The meeting from 9 a.m. to 5 p.m. should conclude the waiting game the university’s staff and faculty have been under for the last month when the university began discussing more severe cuts.
The university recorded a $17 million deficit in the 2022-2023 school year, according to its 990 IRS tax records examined by the Springfield News-Sun. Wittenberg spent about $96 million that year, and about $26 million was spent on salaries and benefits for staff.
The university’s 2023-2024 990 IRS forms are not yet publicly available.
One proposed plan staff and faculty are against would reduce faculty by up to 60% for the 2025-2026 school year, reduce staff by a quarter to a third, and possibly replace some of the work professors do with online learning platforms.

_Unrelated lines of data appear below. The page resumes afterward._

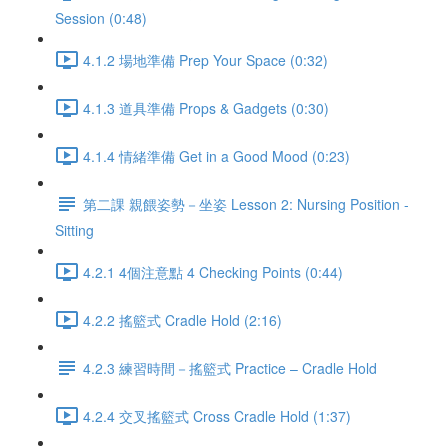
Session (0:48)
4.1.2 場地準備 Prep Your Space (0:32)
4.1.3 道具準備 Props & Gadgets (0:30)
4.1.4 情緒準備 Get in a Good Mood (0:23)
第二課 親餵姿勢－坐姿 Lesson 2: Nursing Position -
Sitting
4.2.1 4個注意點 4 Checking Points (0:44)
4.2.2 搖籃式 Cradle Hold (2:16)
4.2.3 練習時間－搖籃式 Practice – Cradle Hold
4.2.4 交叉搖籃式 Cross Cradle Hold (1:37)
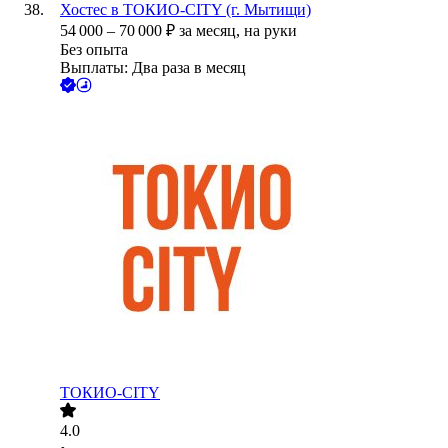
Хостес в ТОКИО-CITY (г. Мытищи)
54 000
–
70 000
₽
за месяц,
на руки
Без опыта
Выплаты: Два раза в месяц
ТОКИО-CITY
4.0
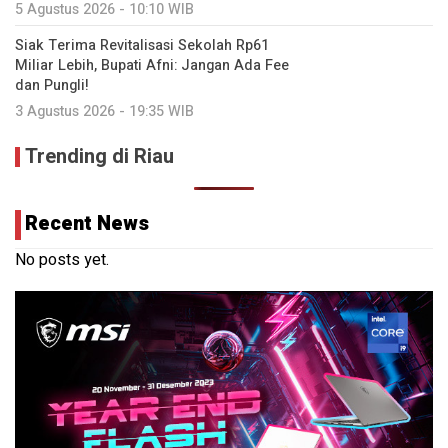
5 Agustus 2026 - 10:10 WIB
Siak Terima Revitalisasi Sekolah Rp61
Miliar Lebih, Bupati Afni: Jangan Ada Fee
dan Pungli!
3 Agustus 2026 - 19:35 WIB
Trending di Riau
Recent News
No posts yet.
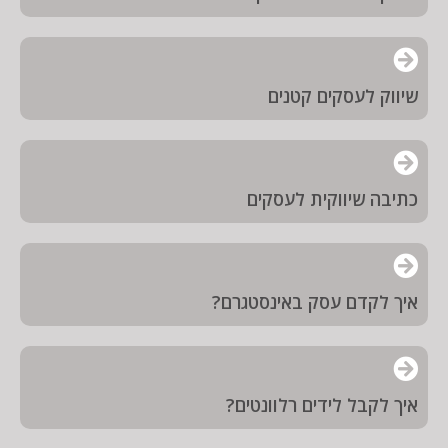
שיווק לעסקים קטנים
כתיבה שיווקית לעסקים
איך לקדם עסק באינסטגרם?
איך לקבל לידים רלוונטים?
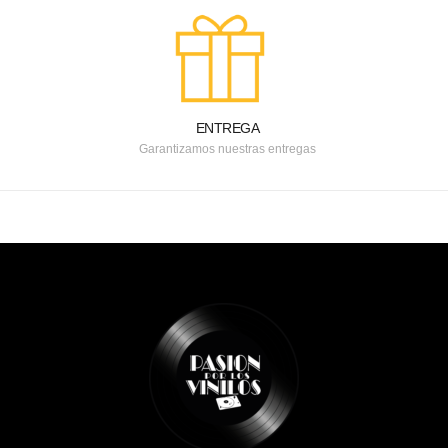
ENTREGA
Garantizamos nuestras entregas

Faculty members Marie Bashaw, Adam Parker, Cathy Pederson, Scott Rosenberg and Thomas Taylor said in an August letter to the university’ president, Mike Frandsen, that they would prefer to retain as many in-person classes as possible and limit online classes.
“We believe this best meets the educational needs of our students and will help with retention,” those faculty members said.
Instead, the faculty members suggested increasing teaching loads, decreasing course releases to faculty, streamlining curriculum and adding some new programs from an online platform.
The letter suggested Wittenberg students take one only course per year through a partner platform.
Eliminating as many faculty as proposed could damage Wittenberg’s reputation, the letter argued and could create problems with the university’s accreditation and work with the Ohio Department of Higher Education.
“We hope that the faculty, Administration, and Board can work together to pull Wittenberg out of this financial crisis,” the faculty members said.
Universities nationwide are facing a smaller potential group of students, as fewer people graduate from high school and more young adults are choosing to go directly into the workforce than to college, and rapid inflation, which has hurt private businesses as well. The liberal arts university located in Springfield and founded in 1845 is no exception.
In the past few years in Ohio, Urbana University and Notre Dame College in Cleveland are among those that have closed.